With that in mind, we asked Jean Gaffney, an image consultant for some pointers on what to wear to an important meeting. Here are her tips for men, and in the following story online, for women:
Don't neglect grooming. If you have long hair, pull it back into a ponytail. If you have a beard or moustache, make sure they are well-trimmed. And as always, your fingernails should be clean and trimmed.
As its name implies, a necktie has the job of tying a suit and shirt together. The current trend is muted or subtle patterns; think toned-down instead of in-your-face. If you haven't bought a new tie in a while, it's probably time for a trip to the mall.
Put on a woven shirt with a standard collar and cuffs. (A button-down collar is fine for everyday wear but not for your dressiest look.) Right now, French blue is popular, and this is less formal than white.
Dressy clothes are generally made of fine wools, cottons and silks. They should have very little texture and not be very colourful. Look for shoes and belts made of soft, smooth leather.
For men, minimum jewellery is best - a watch and wedding band are enough.
You can't afford to look outdated when you're trying to promote the latest technology. While a classic suit has two buttons and is always in style, the more current suit has three buttons and cuffed trousers, and lacks a centre vent. Gaffney says black isn't an appropriate colour for men's business wear. She recommends choosing a medium-to-dark tone of blue, grey, taupe or olive.
If you don't need to wear a suit to work every day, one is enough. But you should own at least three shirts and three ties that go with the suit to stretch your wardrobe. Above all else, make sure the suit fits well. If the collar doesn't hug your neck, the front gapes or the jacket is too tight or too loose around your waist, you'll look like you're borrowing someone else's clothes. Sleeves are another often-overlooked tailoring detail - they should reach your wrist bone.
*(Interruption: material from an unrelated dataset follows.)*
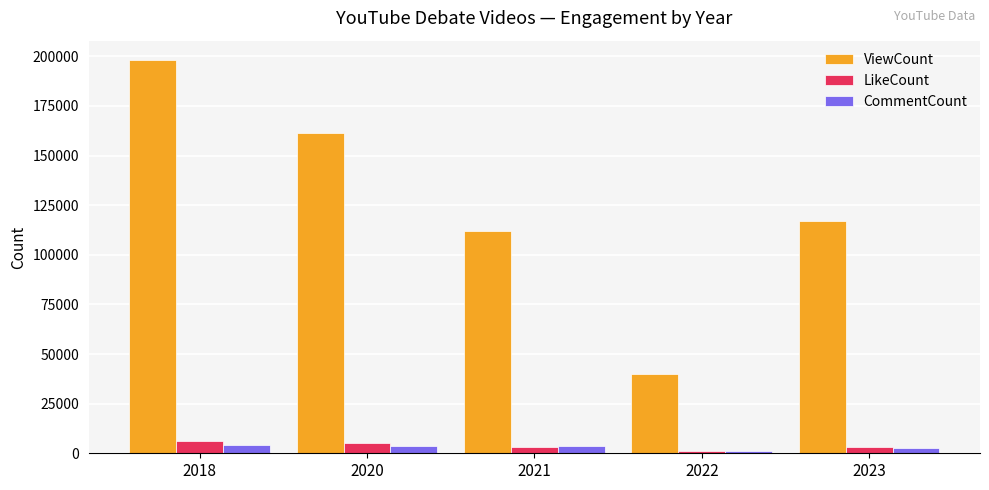

Does the chart contain any negative values?

No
Your belt and shoes should match or at least be in the same colour family; dark brown, medium brown or cordovan are good choices. Wear over-the-calf-length socks so when you cross your legs, no bare skin shows. Socks with a subtle pattern are a "do"; cartoon characters or holidays designs are a "don't".
Here are some tips for everyday office wear:
Heavier wools, cottons and leather are appropriate materials for casual wear; textures such as knits, flannel, corduroy and grained leather are OK. Clothing can also have more pattern and colour.
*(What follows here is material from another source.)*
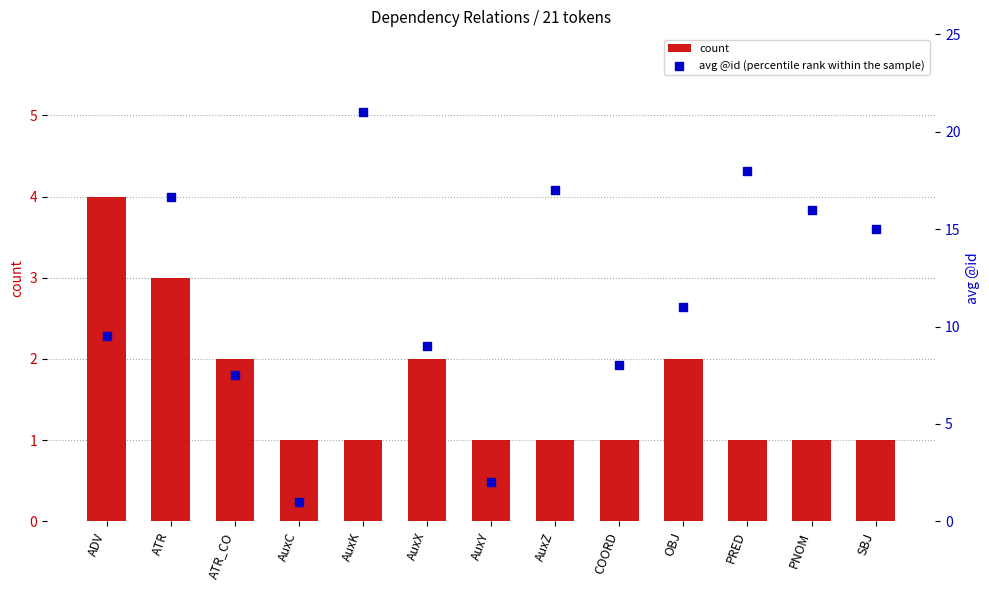

At which category is the sum across all series the highest?

AuxK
Your regular work attire probably calls for a polo shirt or a long-sleeve cotton shirt in a solid colour, check or plaid. You may even be able to get away with more casual wear, such as a shirt without a collar.
Khaki pants are dressier than jeans, but only if they're pressed. A belt makes casual wear more businesslike.
The difference between casual shoes and more formal footwear is that casual ones tend to have thicker soles and look bulkier.